On Wed, 24 Oct 2012, James K. Lowden wrote:
AFAICT, the only reason setitimer(2) can "fail" is for invalid input. itimerfix returns EINVAL if the requested time is too small or too big.

I can't see a way for NetBSD's kernel setitimer to fail, given the way it is called by alarm(3) in NetSBD's libc, but I could have missed something.

Is there a fundamental reason that setitimer(2) coudn't accept an unreasonable number seconds? If not, the validation could be moved to libc and another alarm implementation could support Posix semantics.

No matter how much validation you do in libc, you need to (a) do something if your validation fails, and (b) call the kernel if your validation was successful. The kernel syscall should never fail, especially if you validated the input, so in the common case you will then (c) return the correct result; but if the kernel does report an error then (d) you need to do something. So there are two possible error cases (a and d), and one possible success case (c). POSIX might deny that (a) and (d) can happen, but in reality we need to return some result if they do happen.

I think there were implied questions behind some of the other comments, so let me try to make some of them explicit:

What advantage do POSIX semantics have over NetBSD semantics?

How could a reasonable program, expecting POSIX semantics and passing reasonable values to alarm(), ever tell the difference?

Is the glibc approach of having alarm() return 0 after the kernel reports an error really better than the NetBSD approach of having alarm() return (unsigned int)-1 after the kernel reports an error? Why?

***

● **What to work on**
Does the message about NetBSD's alarm() agree with each statement: (a) the glibc approach has alarm() return 0 after the kernel reports an error, (b) itimerfix returns EINVAL only when the requested time is too small, (c) the writer counts three possible error cases? Answer yes or no for each, quoting the words of the message that decide it.

● **Records drawn from a dataset**
***

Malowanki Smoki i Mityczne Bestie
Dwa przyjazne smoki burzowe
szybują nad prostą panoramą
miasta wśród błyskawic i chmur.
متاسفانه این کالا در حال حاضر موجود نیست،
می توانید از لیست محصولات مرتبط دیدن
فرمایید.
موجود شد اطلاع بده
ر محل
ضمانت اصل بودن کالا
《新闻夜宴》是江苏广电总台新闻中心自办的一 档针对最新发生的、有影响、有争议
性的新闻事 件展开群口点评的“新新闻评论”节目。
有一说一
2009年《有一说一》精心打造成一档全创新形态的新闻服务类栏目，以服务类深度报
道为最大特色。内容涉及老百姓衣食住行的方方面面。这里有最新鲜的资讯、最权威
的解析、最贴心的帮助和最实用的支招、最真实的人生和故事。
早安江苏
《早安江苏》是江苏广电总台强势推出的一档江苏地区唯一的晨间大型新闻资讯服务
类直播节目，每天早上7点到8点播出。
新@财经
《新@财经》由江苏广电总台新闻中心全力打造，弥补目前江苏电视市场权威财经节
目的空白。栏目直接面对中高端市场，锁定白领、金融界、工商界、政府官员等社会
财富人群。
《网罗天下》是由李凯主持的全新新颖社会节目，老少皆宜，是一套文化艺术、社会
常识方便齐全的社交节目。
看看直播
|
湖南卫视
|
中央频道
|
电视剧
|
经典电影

***

● **Result of the exercise**
(a) Yes: "the glibc approach of having alarm() return 0 after the kernel reports an error"
(b) No: "itimerfix returns EINVAL if the requested time is too small or too big."
(c) No: "So there are two possible error cases (a and d), and one possible success case (c)."